N'oublions pas le personnage féminin qui apportera la lumière au Lieutenant Cantrell, interprétée par Constance Towers qui venait de tourner, l'année précédente, dans "Les cavaliers". Elle est le contre-point parfait du réalisateur qui réfute et démonte tous les arguments du Lieutenant Cantrell quand celui-ci, malgré ses doutes, veut humilier Rutledge en le menottant alors qu'il vient de sauver la section entière en déjouant l'attaque indienne… comme le dit "the book", le code militaire... D'ailleurs celui-ci, méfiant et pointilleux, lui demande alors de bien se rappeler la trouvaille de la petite croix d'or ainsi que la veste avec les initiales CH. Cantrell, joué par Jeffrey Hunter, acteur fordien qui a gagné ses "galons" dans la Prisonnière du désert en 1956,en interprétant le rôle d'un Métis qui n'aura pas peur de défier John Wayne pour sauver Debbie) : jeunesse, fougue et innocence, mais qui finit par trouver sa voie et la vérité !

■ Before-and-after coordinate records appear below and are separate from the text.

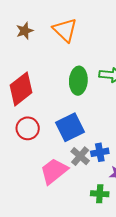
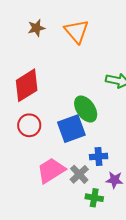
green ellipse: (78, 81) -> (86, 109), moved, turned -44
gray cross: (80, 156) -> (79, 174), moved

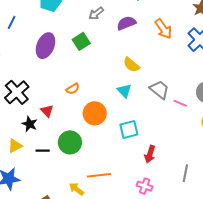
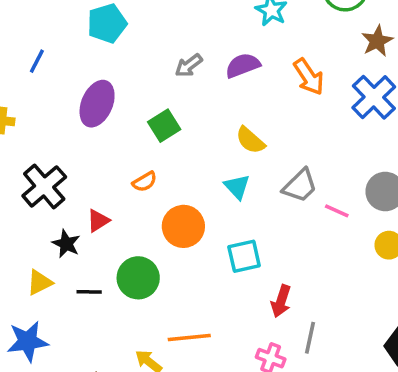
gray arrow: (96, 14) -> (189, 66), moved
green square: (81, 41) -> (164, 126), moved
gray trapezoid: (159, 90) -> (300, 186), turned 95
red triangle: (47, 111) -> (98, 221), turned 40
gray line: (185, 173) -> (310, 338), moved

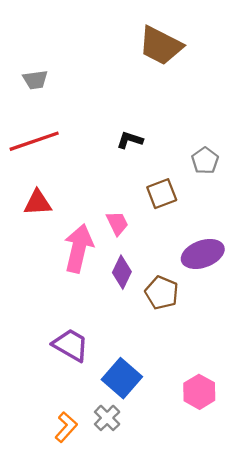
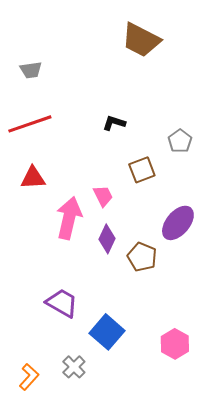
purple ellipse: (203, 254) -> (178, 223), turned -30
gray cross: (107, 418) -> (74, 367), moved
orange L-shape: (66, 427) -> (29, 377), moved

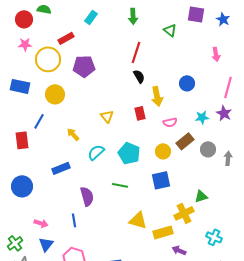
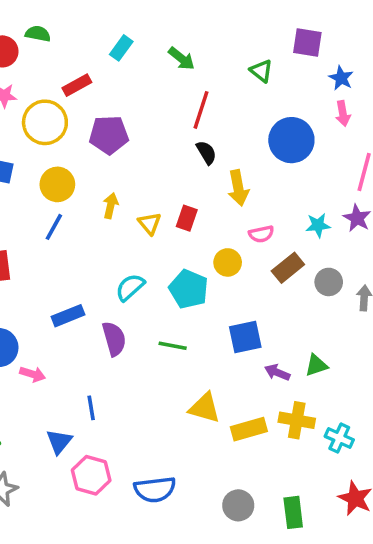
green arrow: (133, 16) -> (181, 59), moved, turned -49
blue star: (223, 19) -> (341, 78), moved
blue circle: (187, 83) -> (291, 140), moved, size x1.6
red rectangle: (140, 113) -> (187, 218), moved, turned 32
blue line: (39, 121) -> (54, 227), moved
yellow arrow: (73, 134) -> (111, 206), moved, turned 56
yellow circle: (163, 151) -> (228, 262), moved
purple semicircle: (87, 196) -> (114, 339), moved
yellow cross: (184, 213) -> (297, 420), moved, turned 36
pink arrow: (41, 223) -> (33, 374), moved
blue triangle: (46, 244) -> (59, 442), moved
purple arrow: (179, 250) -> (277, 372), moved

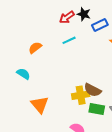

Un grand film superbement réalisé qui marque une nouvelle fois la maîtrise de Sean, Aloysius O'Feeney, dit John "Jack" Ford. Rappelons qu'il était l'un des réalisateurs qui tournait le moins de prises par plan, ce qui lui permettait d'avoir le montage final (le fameux final cut). D'ailleurs dans ce film, celui-ci est comme toujours efficace. Le film s'assemble progressivement comme un puzzle.

À l'époque, des voix s'élevèrent, à juste titre, concernant le droit des Indiens par rapport à celui des Noirs, Ford répondit plus tard en réalisant en 1964 un grand film crépusculaire : les Cheyennes.
et ajoutait :"J'ai voulu montrer ici le point de vue des Indiens, pour une fois. Soyons juste. Nous les avons maltraités. C'est une véritable tache dans notre histoire. Nous les avons roulés, volés, tués, assassinés, massacrés, et, si parfois, ils tuaient un homme blanc, on leur expédiait l'armée."

Il faut voir et revoir Sergeant Rutledge !
Captain Buffalo...Captain Buffalo... comme le chantaient les frères de Rutledge, le soir, près du feu de camp.